## [What is needed]
Within the entries underneath, how many lines include the string "каркасов"? State only the number.

(Source records)
═══
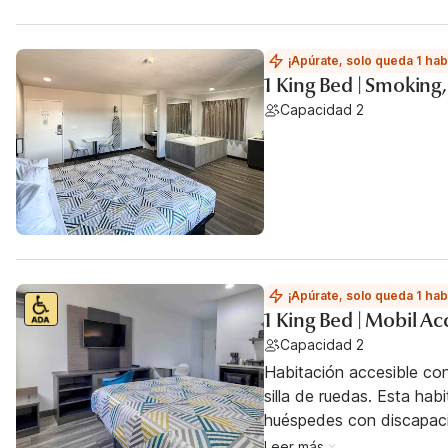
¡Apúrate, solo queda 1 hab
1 King Bed | Smoking,
Capacidad 2
¡Apúrate, solo queda 1 hab
1 King Bed | Mobil A
Capacidad 2
Habitación accesible co
silla de ruedas. Esta hab
huéspedes con discapac
Leer más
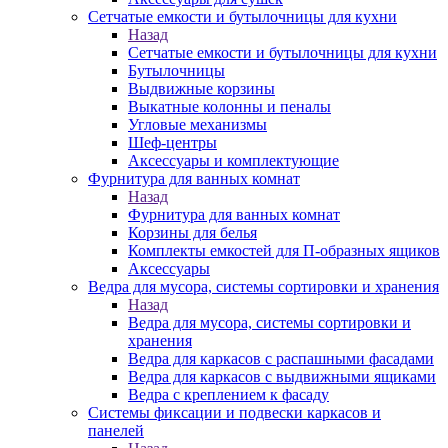
Сетчатые емкости и бутылочницы для кухни
Назад
Сетчатые емкости и бутылочницы для кухни
Бутылочницы
Выдвижные корзины
Выкатные колонны и пеналы
Угловые механизмы
Шеф-центры
Аксессуары и комплектующие
Фурнитура для ванных комнат
Назад
Фурнитура для ванных комнат
Корзины для белья
Комплекты емкостей для П-образных ящиков
Аксессуары
Ведра для мусора, системы сортировки и хранения
Назад
Ведра для мусора, системы сортировки и
хранения
Ведра для каркасов с распашными фасадами
Ведра для каркасов с выдвижными ящиками
Ведра с креплением к фасаду
Системы фиксации и подвески каркасов и
панелей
═══
## [Exercise answer]
3